Exercise: Rewrite the stretch of rows from the line containing "Rank the series" through the line containing "Rank the categories", changing "lowest to highest" to "smallest to largest" and keeping everything else the same. Leave the pictures out of your answer.

Input material:
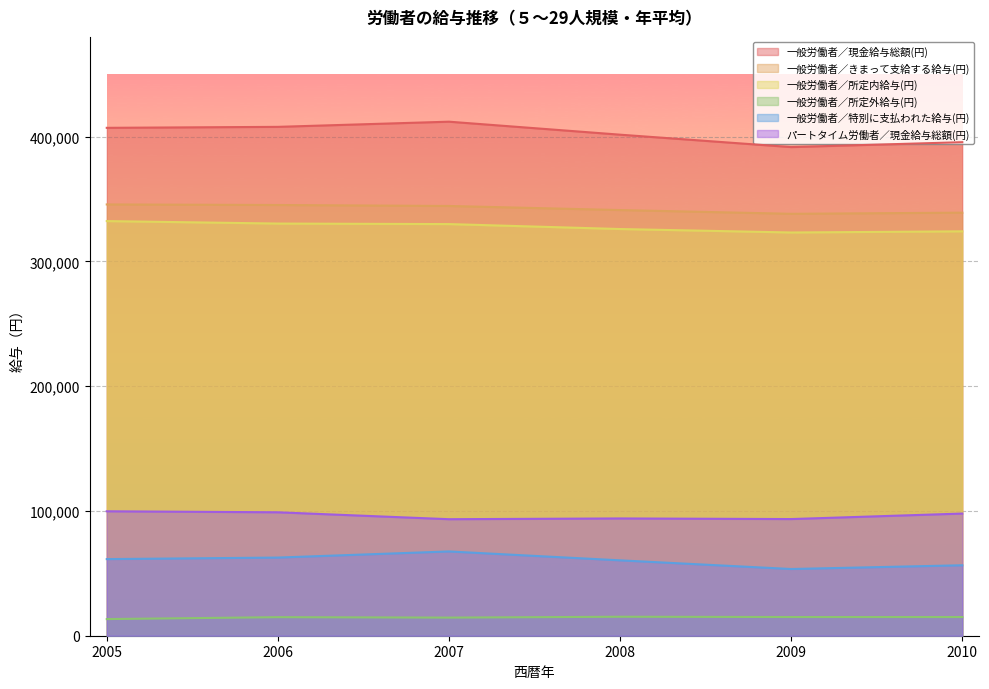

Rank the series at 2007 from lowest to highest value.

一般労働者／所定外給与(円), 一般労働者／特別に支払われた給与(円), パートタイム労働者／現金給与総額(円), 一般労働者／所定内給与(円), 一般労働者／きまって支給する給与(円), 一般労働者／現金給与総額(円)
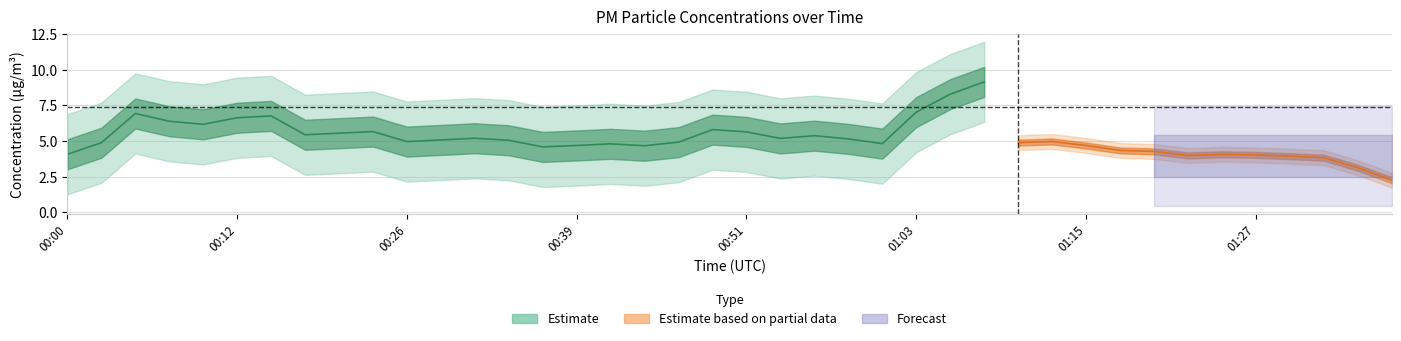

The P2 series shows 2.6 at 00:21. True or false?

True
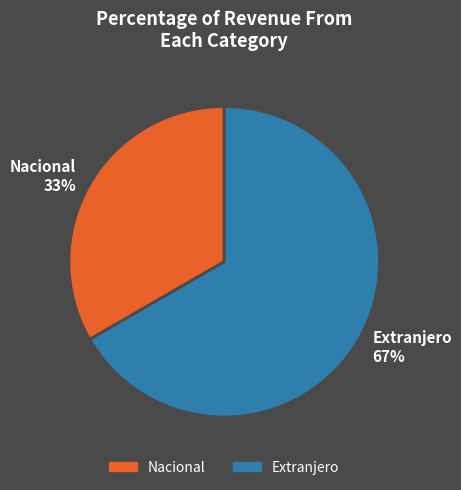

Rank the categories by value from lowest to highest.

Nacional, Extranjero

...

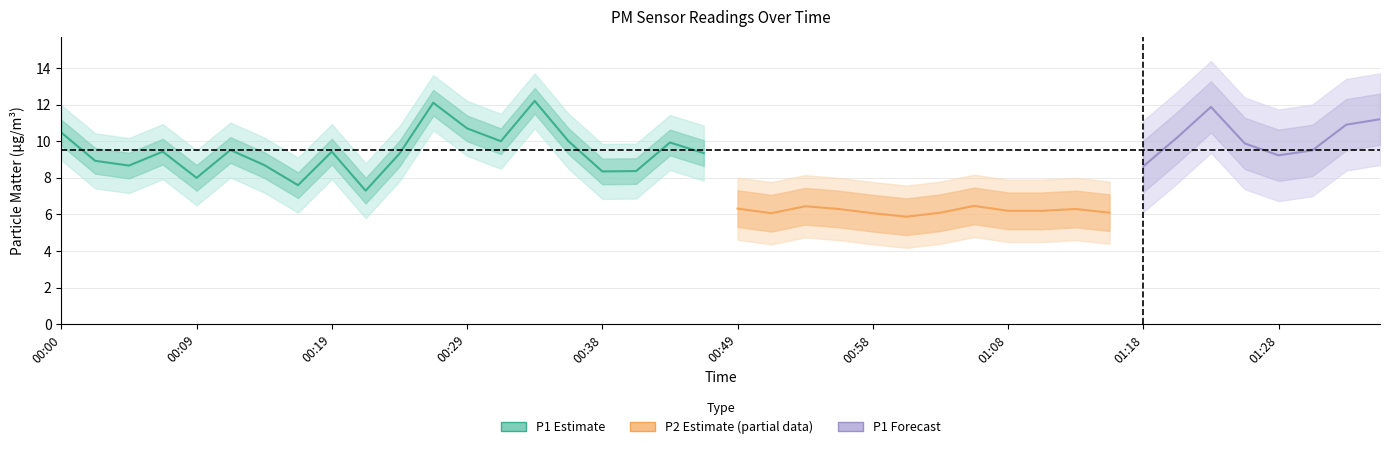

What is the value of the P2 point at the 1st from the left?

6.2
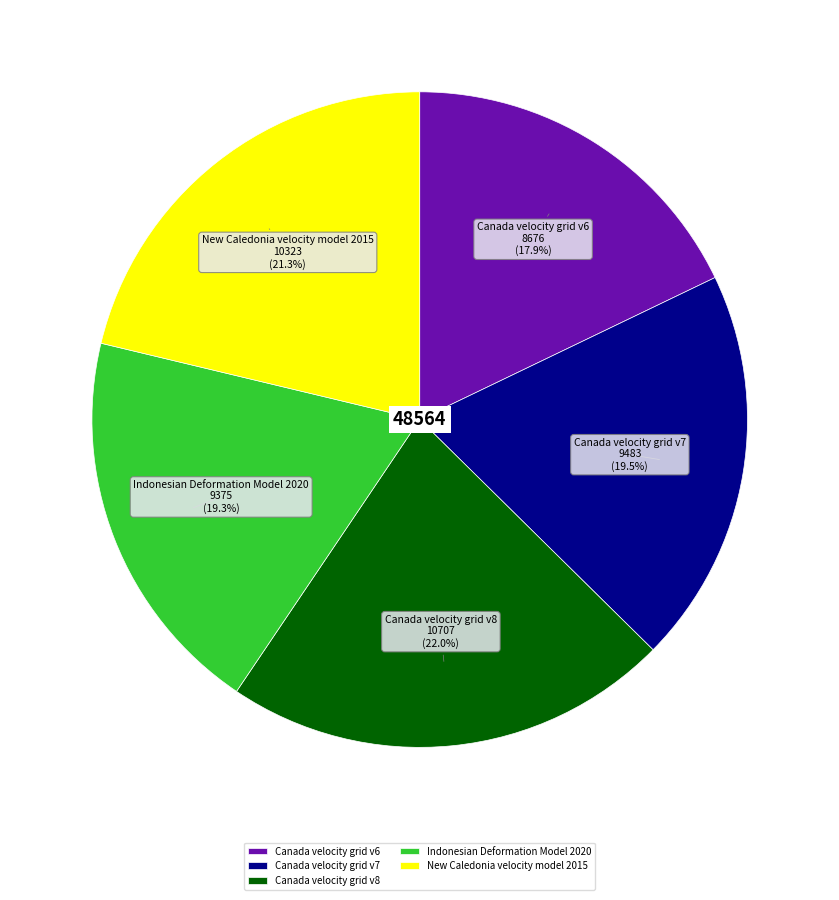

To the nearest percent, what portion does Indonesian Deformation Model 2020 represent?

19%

Result of the task:
Rank the series at 2007 from smallest to largest value.

一般労働者／所定外給与(円), 一般労働者／特別に支払われた給与(円), パートタイム労働者／現金給与総額(円), 一般労働者／所定内給与(円), 一般労働者／きまって支給する給与(円), 一般労働者／現金給与総額(円)

The P2 series shows 2.6 at 00:21. True or false?

True

Rank the categories by value from smallest to largest.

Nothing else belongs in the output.